Road Worrier Tests Out The Livescribe Echo

Road Worrier Tests Out The Livescribe Echo

The Livescribe intelligent recording pen is already one of Road Worrier’s essential technologies to take on the road. How does the new Echo design measure up against the original?

The concept of the Livescribe is pretty simple: you can record audio and take notes, and the two are linked. Tap with the pen on your notes, and the audio starts playing from the point where you wrote the notes. (There’s a more detailed explanation in my original review from earlier this year). It’s done pretty well too, with more than 400,000 pens sold.

The Echo model, which officially got launched last week, doesn’t represent a radical rethinking of the approach. However, it does have a handful of design changes, three of which are very useful and one of which is a minor hassle.

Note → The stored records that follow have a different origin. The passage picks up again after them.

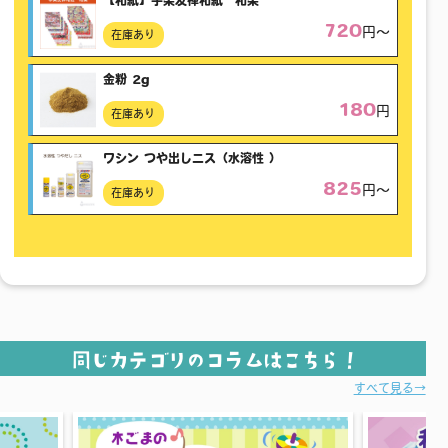
【和紙】手染友禅和紙 和染
720
円〜
在庫あり
金粉 2g
180
円
在庫あり
ワシン つや出しニス（水溶性 ）
825
円〜
在庫あり
同じカテゴリのコラムはこちら！
すべて見る→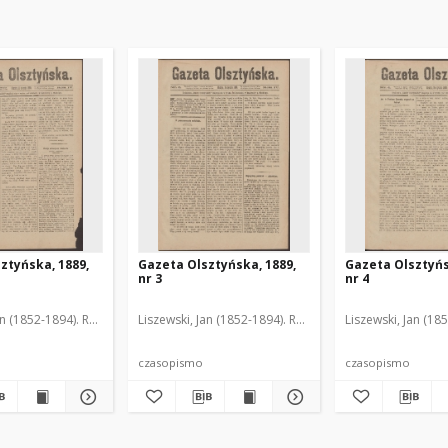
ztyńska, 1889,
Gazeta Olsztyńska, 1889,
Gazeta Olsztyńs
nr 3
nr 4
an (1852-1894). Red.
Liszewski, Jan (1852-1894). Red.
Liszewski, Jan (18
czasopismo
czasopismo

The most useful change is that the Echo has ditched the custom docking station for PC synchronisation found on the Pulse in favour of a standard micro USB connection. Given that I already use a micro USB cable to charge and sync my BlackBerry, that’s one less cable to throw in the bag.

In a similar vein, the Echo now has a standard headphone jack, so you can plug in any headphones you have lying around if you want to transcribe. There’s a built-in speaker for playback, but having headphones is useful if you’re transcribing in a public place. You can buy a special binaural set of headphones which act as stereo microphones if you want to capture better-quality audio.

Even as a standalone device, the Echo does a good job capturing audio in large spaces. I used it to record and take notes at a Stephen Fry talk and had no trouble using that to write up the event.

A small but useful change is a flattening on one side of the pen, so it doesn’t roll away while recording. That’s admittedly not an issue if you’re constantly taking notes, but the Pulse is hard to keep in one spot if (for instance) you’re recording a meeting and plan to listen back later.

The one change that doesn’t quite come off? There’s now a cap included to place over the pen and prevent the end of the pen scrawling on the inside of your bag or — as has happened to me — becoming non-functional. That’s a nice enough idea in theory, but in practice it’s just a small bit of plastic that seems all too easy to lose. (Perhaps recognising this, it comes with a spare cap as well.)

The 4GB Echo is $259, and the 8GB model is $299, so it’s a big investment if you don’t regularly take notes. If you do, however, it makes the task of capturing key information and transcribing quotes much easier — and the lack of clutter is a big benefit for travellers who already have enough cords tangled up in their luggage.

Lifehacker Australia editor Angus Kidman might even learn to love transcribing one of these days. His Road Worrier column, looking at technology and organising tips for travellers, appears each week on Lifehacker.


  • Its great technology – to keep the pen undercontrol I bought a zip up wallet/compendium of the type that DayTimers use – I have one for the small notebook and an A4 sized one for larger notebook – the pen sits in its scabbard which is located within the wallet by taping a little self adhesive velcro tape onto back of scabbard and onto a convenient place in each wallet – zip it all up and its all secure – if you are recording only just unzip and leave pen in scabbard but with its ‘head’ sticking out. The pen with ‘velcroed’ scabbard can of course be moved between larger and smaller notebook.